Pilgrimage traditions have managed this duality with practical wisdom refined over time. The Hajj is by definition a collective experience: two million people performing the same gestures in the same space at the same moment, a synchronization of intention and movement that verges on the vertiginous. And yet within it are moments of individual, silent, untransferable prayer.

The Camino de Santiago in its medieval form was walked by people who traveled together for stretches and then separated — not through disorganization, but because the route naturally made room for both modes.

The risks of each choice

The risk of walking with company is well known to anyone who has done a long route with someone else: conversation can become a refuge, a way of not having to be alone with yourself. You can walk for thirty days and never really reach interior silence, because there’s always something to say, comment on, share. This isn’t necessarily a lesser experience. But it’s a different one from what a long walk can offer in silence.

The risk of walking alone is less discussed but equally real: solitude can amplify whatever you wanted to work through until it becomes oppressive rather than clear. Without the counterweight of another presence, certain thoughts circle rather than open. Being alone with yourself for weeks doesn’t always produce clarity. Sometimes it produces only intensified noise.
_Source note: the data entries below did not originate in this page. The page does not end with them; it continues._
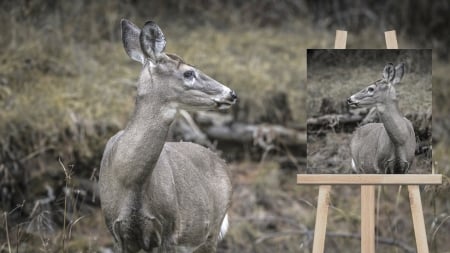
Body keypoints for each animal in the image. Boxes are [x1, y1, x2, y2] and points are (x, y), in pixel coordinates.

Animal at [99, 19, 239, 253]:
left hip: (211, 230)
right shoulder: (116, 232)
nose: (231, 93)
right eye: (188, 73)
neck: (129, 182)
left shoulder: (169, 230)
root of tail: (222, 162)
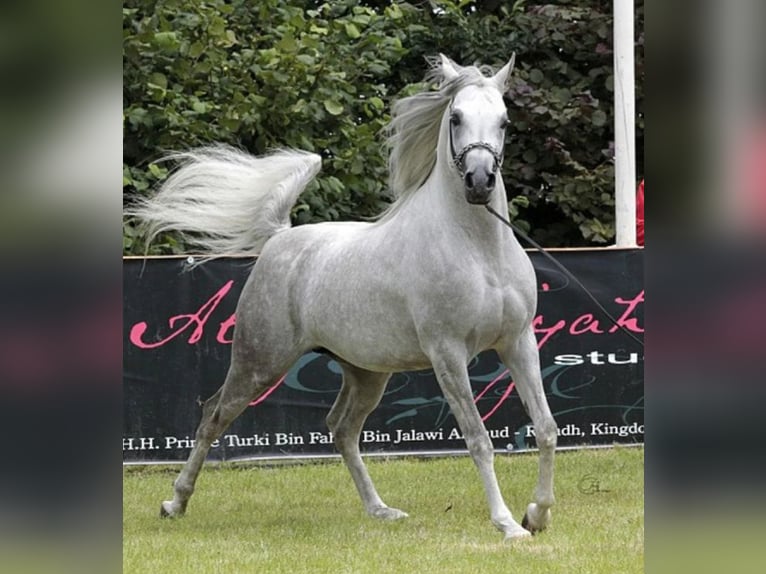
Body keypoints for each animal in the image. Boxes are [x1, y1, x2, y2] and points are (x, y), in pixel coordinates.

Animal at [128, 54, 558, 540]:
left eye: (504, 121)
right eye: (456, 117)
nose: (480, 181)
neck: (480, 250)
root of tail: (280, 239)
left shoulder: (518, 342)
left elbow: (545, 427)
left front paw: (537, 514)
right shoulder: (448, 353)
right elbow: (478, 439)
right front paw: (507, 524)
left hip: (365, 372)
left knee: (342, 429)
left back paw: (381, 509)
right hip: (259, 361)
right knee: (213, 416)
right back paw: (174, 502)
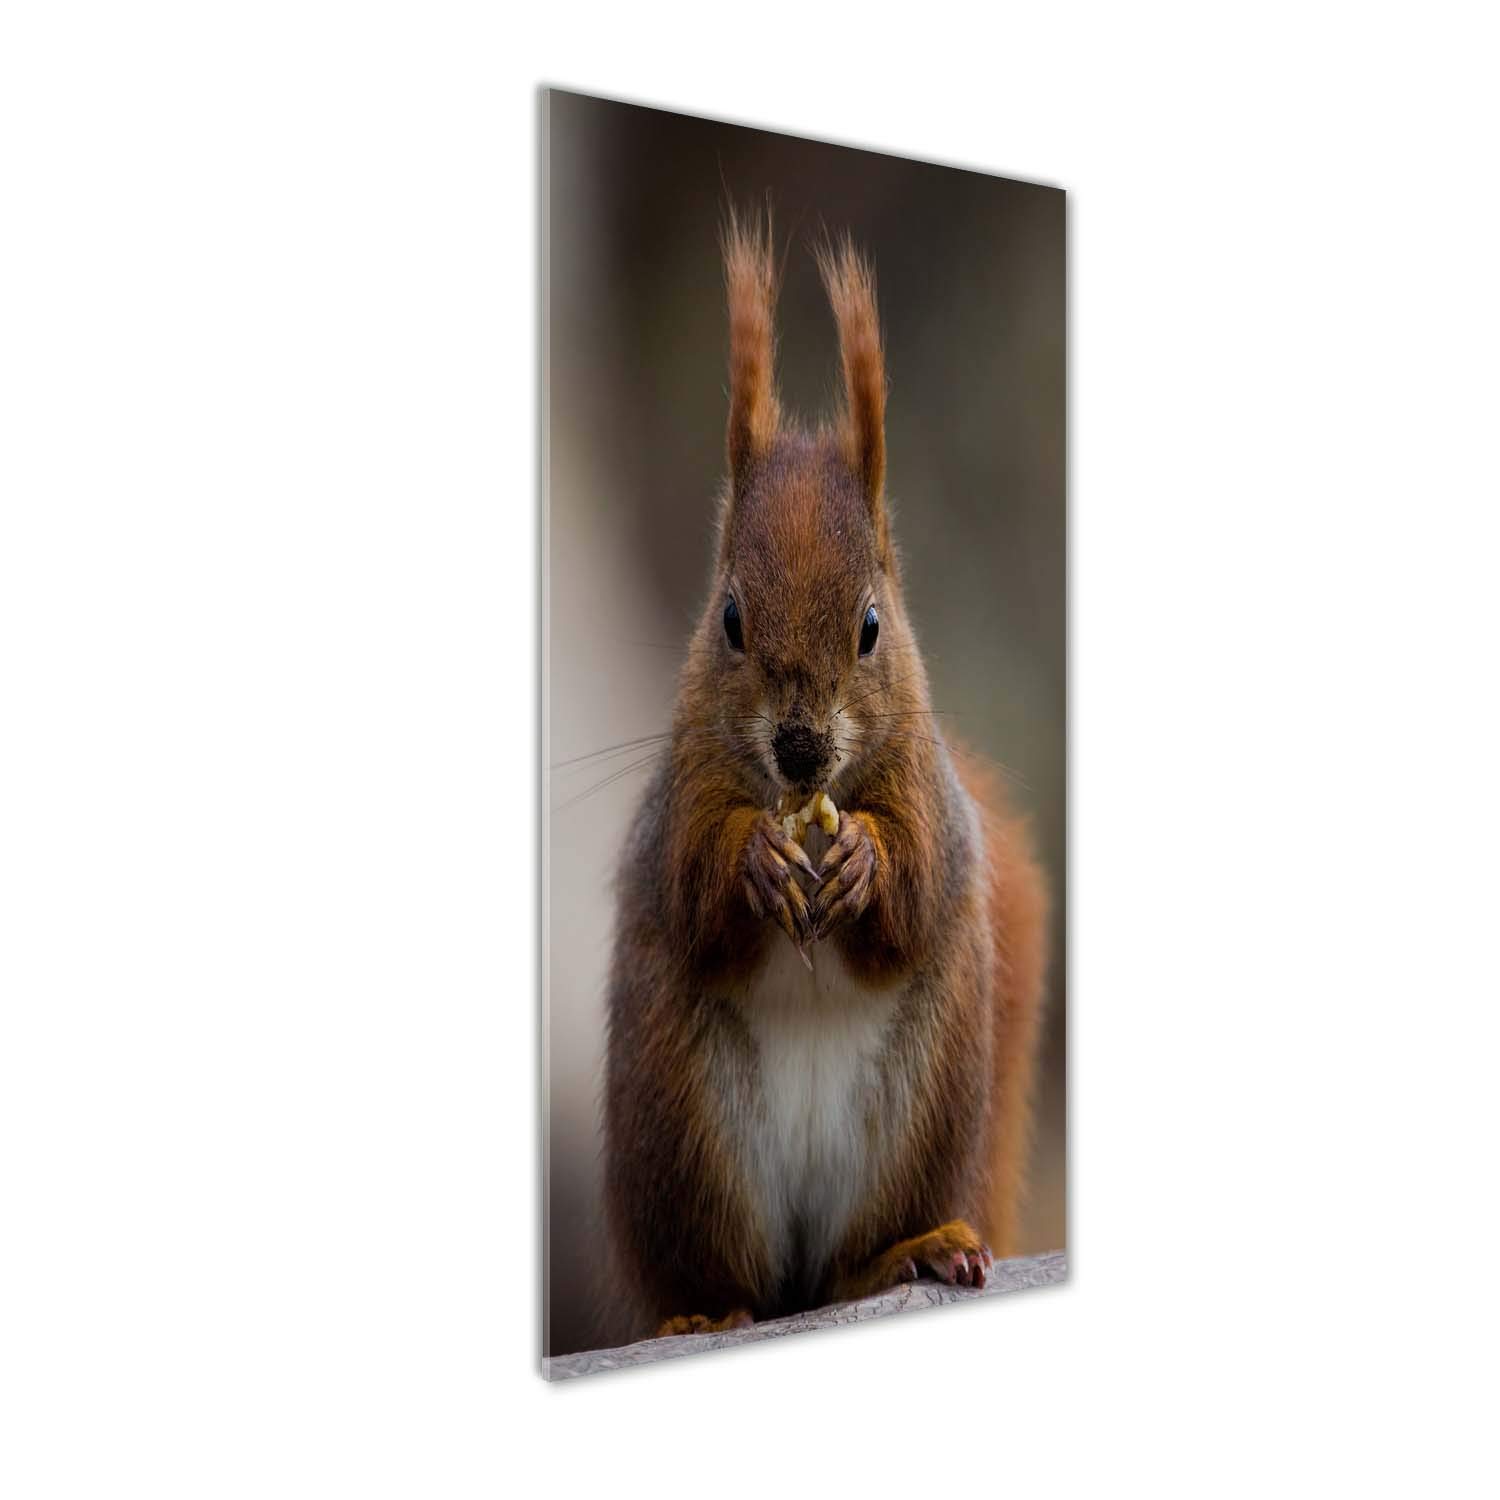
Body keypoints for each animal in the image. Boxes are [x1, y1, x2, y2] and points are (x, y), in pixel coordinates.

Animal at [602, 211, 1050, 1340]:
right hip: (687, 1127)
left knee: (845, 1268)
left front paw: (864, 864)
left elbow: (920, 877)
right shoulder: (676, 800)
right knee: (737, 1282)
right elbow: (692, 882)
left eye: (872, 626)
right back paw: (704, 1317)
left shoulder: (931, 794)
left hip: (924, 1104)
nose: (801, 749)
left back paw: (905, 1253)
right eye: (727, 618)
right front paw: (755, 858)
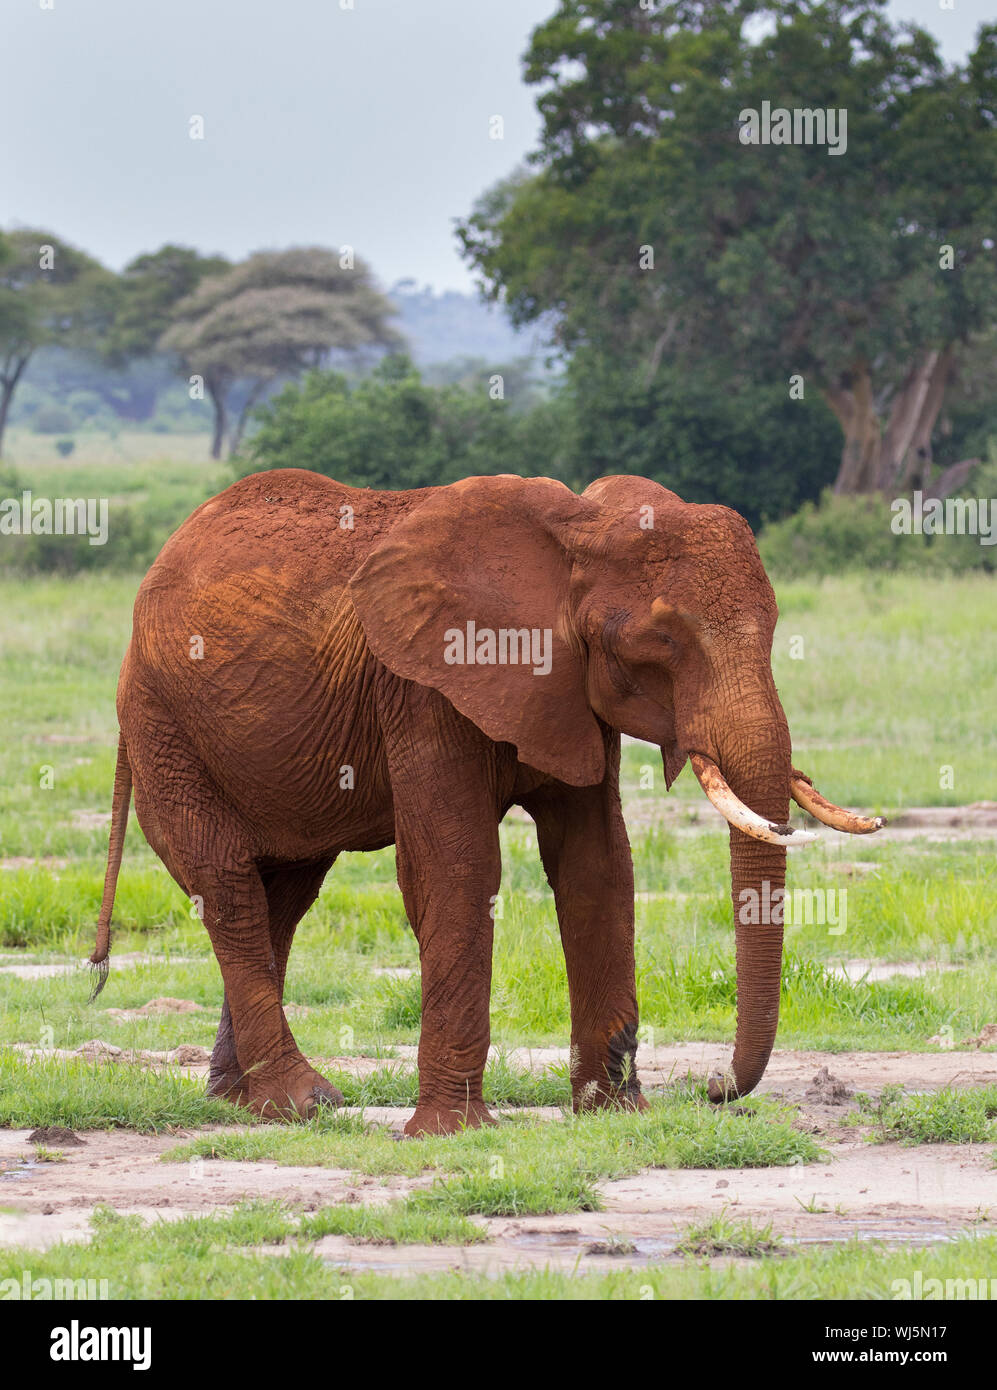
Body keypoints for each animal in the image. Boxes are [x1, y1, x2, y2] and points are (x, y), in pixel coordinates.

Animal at [89, 472, 884, 1134]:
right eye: (659, 640)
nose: (714, 1088)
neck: (569, 530)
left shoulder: (569, 694)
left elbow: (598, 865)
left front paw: (612, 1113)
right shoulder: (422, 687)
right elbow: (457, 868)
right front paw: (452, 1133)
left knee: (282, 894)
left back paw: (242, 1103)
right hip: (162, 724)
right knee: (228, 885)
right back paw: (305, 1104)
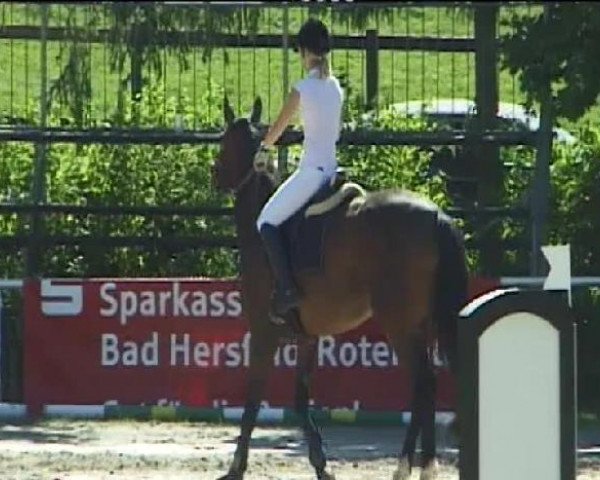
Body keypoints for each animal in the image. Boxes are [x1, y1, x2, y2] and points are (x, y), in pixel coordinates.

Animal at [211, 95, 468, 478]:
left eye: (224, 142)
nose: (215, 175)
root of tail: (436, 215)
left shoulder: (263, 332)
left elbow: (253, 398)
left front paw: (236, 467)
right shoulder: (307, 337)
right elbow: (300, 401)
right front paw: (322, 466)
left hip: (400, 324)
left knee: (422, 383)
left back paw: (405, 466)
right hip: (424, 323)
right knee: (430, 385)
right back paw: (424, 467)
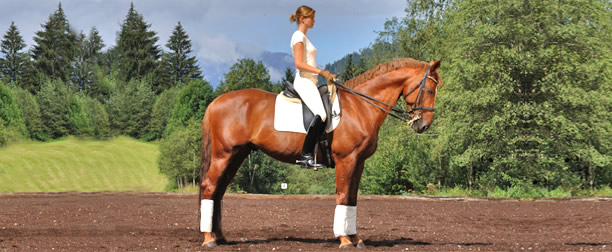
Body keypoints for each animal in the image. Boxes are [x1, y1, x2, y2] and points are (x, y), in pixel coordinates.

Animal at [198, 57, 442, 248]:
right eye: (430, 90)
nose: (423, 125)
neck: (360, 105)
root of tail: (215, 102)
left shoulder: (359, 162)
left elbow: (352, 198)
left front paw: (355, 238)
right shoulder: (347, 160)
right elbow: (343, 195)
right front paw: (344, 240)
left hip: (237, 155)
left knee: (218, 191)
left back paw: (219, 236)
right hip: (224, 155)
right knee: (210, 187)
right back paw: (209, 239)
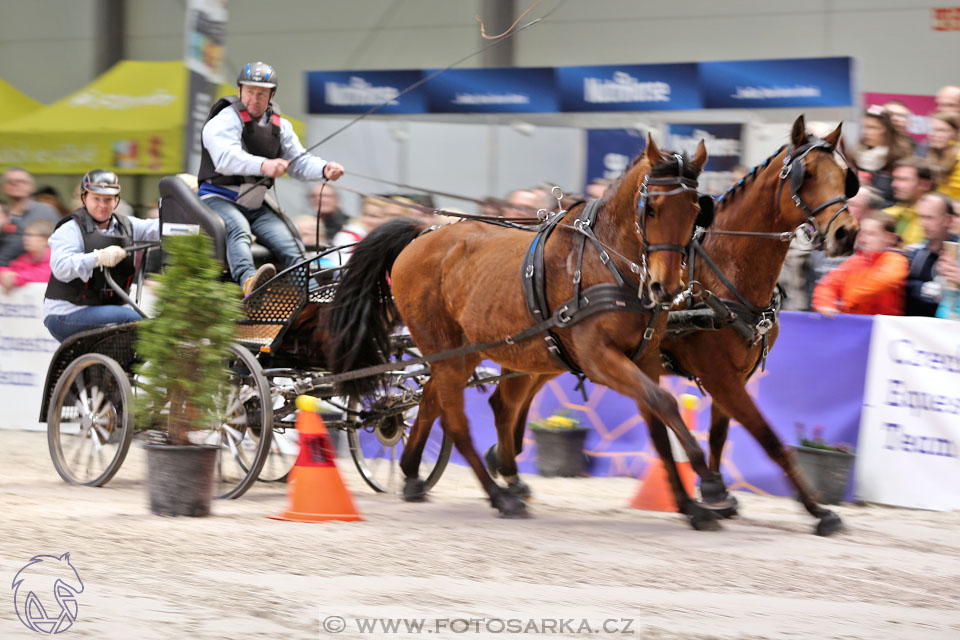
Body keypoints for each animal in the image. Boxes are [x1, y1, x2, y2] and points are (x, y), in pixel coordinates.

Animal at [322, 136, 728, 524]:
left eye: (696, 211)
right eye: (652, 208)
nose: (666, 287)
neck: (605, 261)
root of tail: (423, 233)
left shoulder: (643, 360)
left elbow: (659, 424)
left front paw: (689, 504)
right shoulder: (600, 359)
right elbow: (665, 404)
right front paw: (709, 482)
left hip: (465, 353)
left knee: (435, 401)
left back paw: (413, 474)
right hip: (446, 350)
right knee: (455, 420)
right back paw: (499, 496)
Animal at [484, 115, 860, 536]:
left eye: (846, 175)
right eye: (806, 174)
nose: (846, 233)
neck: (723, 270)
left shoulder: (734, 377)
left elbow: (718, 436)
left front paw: (717, 495)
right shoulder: (718, 374)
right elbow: (768, 439)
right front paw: (818, 509)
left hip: (550, 355)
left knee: (509, 401)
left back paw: (505, 463)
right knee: (505, 401)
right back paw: (505, 469)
What long pilgrimages teach

The honest answer is that we probably need both — and long walks offer both across their span of weeks: companionships that form spontaneously at the albergues and dissolve just as spontaneously a few days later, moments of absolute solitude in the early morning hours before the others set out, deep conversations with someone met by chance and never seen again. The solitary walk returns us to ourselves. The shared walk returns us to others.

A long walk containing both teaches something no short pilgrimage can: that we are capable of being alone, and capable of being together, and that neither condition, on its own, is enough to describe who we are.